Tax incentives, carbon pricing and the phasing out of fossil fuel subsidies constitute a trifecta of levers that, if used together, could help Canada substantially advance our green and clean technology ambitions. We cannot achieve the outcomes we seek if we introduce carbon pricing and tax incentives while simultaneously maintaining fossil fuel subsidies.

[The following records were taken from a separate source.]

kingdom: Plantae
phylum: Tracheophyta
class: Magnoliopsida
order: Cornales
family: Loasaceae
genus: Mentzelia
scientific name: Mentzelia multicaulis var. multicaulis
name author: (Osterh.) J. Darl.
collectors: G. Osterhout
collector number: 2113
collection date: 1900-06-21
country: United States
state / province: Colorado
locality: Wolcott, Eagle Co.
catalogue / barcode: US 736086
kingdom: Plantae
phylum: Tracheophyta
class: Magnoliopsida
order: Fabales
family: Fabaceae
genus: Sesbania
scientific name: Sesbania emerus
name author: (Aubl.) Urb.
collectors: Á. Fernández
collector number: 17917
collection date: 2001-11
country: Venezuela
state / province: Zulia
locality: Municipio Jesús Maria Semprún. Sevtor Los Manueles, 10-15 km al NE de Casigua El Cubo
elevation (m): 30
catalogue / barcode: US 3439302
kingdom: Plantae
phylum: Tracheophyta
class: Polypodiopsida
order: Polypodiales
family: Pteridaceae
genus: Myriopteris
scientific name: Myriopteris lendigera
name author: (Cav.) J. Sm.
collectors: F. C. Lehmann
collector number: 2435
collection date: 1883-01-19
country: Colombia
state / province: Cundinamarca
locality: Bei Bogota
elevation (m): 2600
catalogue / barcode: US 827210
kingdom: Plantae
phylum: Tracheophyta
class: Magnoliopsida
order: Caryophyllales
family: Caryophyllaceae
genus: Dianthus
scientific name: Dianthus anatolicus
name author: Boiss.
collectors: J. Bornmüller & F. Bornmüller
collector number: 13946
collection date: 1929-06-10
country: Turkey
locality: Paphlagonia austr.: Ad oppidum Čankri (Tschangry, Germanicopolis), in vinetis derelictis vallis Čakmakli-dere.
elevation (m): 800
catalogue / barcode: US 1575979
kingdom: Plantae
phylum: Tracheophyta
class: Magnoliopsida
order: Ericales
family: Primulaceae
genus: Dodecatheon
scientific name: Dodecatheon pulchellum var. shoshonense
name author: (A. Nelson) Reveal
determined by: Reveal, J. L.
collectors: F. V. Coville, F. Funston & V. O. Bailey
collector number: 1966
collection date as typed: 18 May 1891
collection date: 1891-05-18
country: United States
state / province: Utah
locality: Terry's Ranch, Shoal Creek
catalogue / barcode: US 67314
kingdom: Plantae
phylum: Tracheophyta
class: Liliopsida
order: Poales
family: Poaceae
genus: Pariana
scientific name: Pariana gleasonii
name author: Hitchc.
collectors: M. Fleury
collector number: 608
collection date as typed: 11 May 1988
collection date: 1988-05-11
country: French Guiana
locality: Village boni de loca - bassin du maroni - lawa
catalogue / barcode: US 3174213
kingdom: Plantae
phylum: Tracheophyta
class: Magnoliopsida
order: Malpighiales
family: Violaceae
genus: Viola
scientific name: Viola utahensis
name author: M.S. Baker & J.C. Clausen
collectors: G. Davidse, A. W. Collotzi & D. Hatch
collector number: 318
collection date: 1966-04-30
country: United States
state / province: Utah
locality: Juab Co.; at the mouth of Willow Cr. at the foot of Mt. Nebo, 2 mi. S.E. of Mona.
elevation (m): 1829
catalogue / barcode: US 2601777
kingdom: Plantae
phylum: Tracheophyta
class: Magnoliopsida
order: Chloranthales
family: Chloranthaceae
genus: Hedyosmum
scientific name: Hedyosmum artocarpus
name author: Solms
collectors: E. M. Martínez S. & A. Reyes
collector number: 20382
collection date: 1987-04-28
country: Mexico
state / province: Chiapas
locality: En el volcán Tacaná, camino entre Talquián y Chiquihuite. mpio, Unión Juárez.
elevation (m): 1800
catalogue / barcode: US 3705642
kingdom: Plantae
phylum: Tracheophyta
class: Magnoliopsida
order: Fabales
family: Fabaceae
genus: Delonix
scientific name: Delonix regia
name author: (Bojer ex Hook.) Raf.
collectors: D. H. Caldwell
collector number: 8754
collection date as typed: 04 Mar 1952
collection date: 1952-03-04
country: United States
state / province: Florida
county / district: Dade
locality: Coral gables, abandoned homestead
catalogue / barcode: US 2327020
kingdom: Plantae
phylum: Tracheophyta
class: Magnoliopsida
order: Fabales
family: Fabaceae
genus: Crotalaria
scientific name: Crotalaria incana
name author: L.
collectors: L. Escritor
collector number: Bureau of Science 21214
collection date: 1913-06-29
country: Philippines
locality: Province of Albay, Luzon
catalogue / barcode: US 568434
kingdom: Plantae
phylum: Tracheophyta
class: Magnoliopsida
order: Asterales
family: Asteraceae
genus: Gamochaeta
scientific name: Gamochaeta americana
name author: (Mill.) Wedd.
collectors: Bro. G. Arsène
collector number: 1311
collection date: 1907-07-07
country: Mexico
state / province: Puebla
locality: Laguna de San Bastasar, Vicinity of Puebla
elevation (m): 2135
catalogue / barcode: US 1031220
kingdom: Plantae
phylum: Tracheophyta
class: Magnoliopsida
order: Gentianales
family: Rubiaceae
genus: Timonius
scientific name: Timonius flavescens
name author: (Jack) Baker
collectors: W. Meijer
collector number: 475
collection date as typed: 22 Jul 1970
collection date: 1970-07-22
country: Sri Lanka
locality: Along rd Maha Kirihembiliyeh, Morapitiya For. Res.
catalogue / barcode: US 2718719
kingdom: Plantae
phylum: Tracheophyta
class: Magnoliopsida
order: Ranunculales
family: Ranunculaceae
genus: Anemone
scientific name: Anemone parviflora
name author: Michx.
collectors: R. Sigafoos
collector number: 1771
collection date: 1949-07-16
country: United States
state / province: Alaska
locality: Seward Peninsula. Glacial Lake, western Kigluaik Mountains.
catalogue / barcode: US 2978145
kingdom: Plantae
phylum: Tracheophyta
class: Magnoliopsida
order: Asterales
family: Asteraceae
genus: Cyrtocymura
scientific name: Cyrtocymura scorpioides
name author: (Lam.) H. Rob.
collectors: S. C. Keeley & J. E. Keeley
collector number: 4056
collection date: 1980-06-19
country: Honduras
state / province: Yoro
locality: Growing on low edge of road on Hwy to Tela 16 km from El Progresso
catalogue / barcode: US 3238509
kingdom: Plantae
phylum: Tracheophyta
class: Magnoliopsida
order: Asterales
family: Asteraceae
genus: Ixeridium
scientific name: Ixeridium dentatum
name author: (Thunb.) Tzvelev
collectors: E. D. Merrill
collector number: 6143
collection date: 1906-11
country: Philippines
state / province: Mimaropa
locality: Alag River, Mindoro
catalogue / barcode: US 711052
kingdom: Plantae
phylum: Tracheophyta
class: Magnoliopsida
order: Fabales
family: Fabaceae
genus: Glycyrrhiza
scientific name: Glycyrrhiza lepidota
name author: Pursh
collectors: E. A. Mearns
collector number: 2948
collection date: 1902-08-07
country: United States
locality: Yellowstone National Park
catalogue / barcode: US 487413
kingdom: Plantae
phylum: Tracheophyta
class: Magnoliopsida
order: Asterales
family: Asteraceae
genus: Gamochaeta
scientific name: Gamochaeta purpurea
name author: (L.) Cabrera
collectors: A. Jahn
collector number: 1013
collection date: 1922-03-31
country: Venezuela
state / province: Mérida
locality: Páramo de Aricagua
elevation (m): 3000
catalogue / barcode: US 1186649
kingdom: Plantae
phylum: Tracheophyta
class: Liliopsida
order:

Conventional carbon pricing theory assumes that an appropriate level of carbon pricing would defeat the purpose of tax incentives for cleantech. The thinking is that a proper level of carbon pricing ensures that the externalities of the damage inflicted by GHG emissions caused by fossil fuels will be internalized in the cost of fossil fuels. The internalization of GHG emissions' cost creates a level playing field for fossil fuels and clean energy sources such as solar, wind and green hydrogen, and – so the thinking goes – market forces will result in economic clean energy sources that will eliminate the negative impact of climate change. Although we understand this line of thought, our paper argues that combining an appropriate level of carbon pricing and market forces is insufficient to maximize Canada's chances to meet its net-zero commitment by 2050. To reach net-zero by 2050, in addition to gradually increasing carbon pricing, Canada should also phase out fossil fuel subsidies and simultaneously aggressively ramp up targeted cleantech tax incentives.